Data for analysis Start Marker

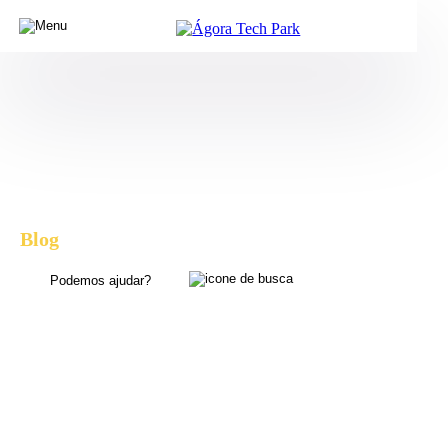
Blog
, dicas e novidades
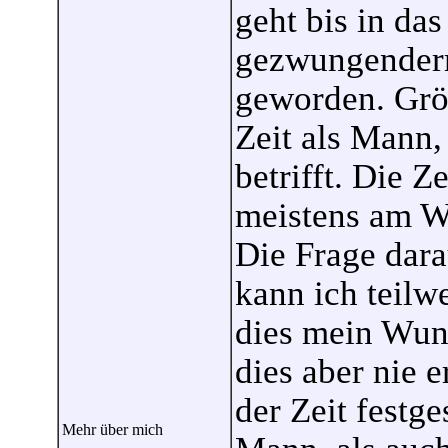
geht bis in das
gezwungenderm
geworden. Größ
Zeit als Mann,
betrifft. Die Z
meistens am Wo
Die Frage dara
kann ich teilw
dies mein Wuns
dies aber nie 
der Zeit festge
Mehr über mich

Data for analysis End Marker

- **Exercise prompt**: Reproduce every text line of the data above verbatim, omitting the pictures from your output.

- **Reply to the exercise**:
Blog
, dicas e novidades
geht bis in das
gezwungenderm
geworden. Größ
Zeit als Mann,
betrifft. Die Z
meistens am Wo
Die Frage dara
kann ich teilw
dies mein Wuns
dies aber nie 
der Zeit festge
Mehr über mich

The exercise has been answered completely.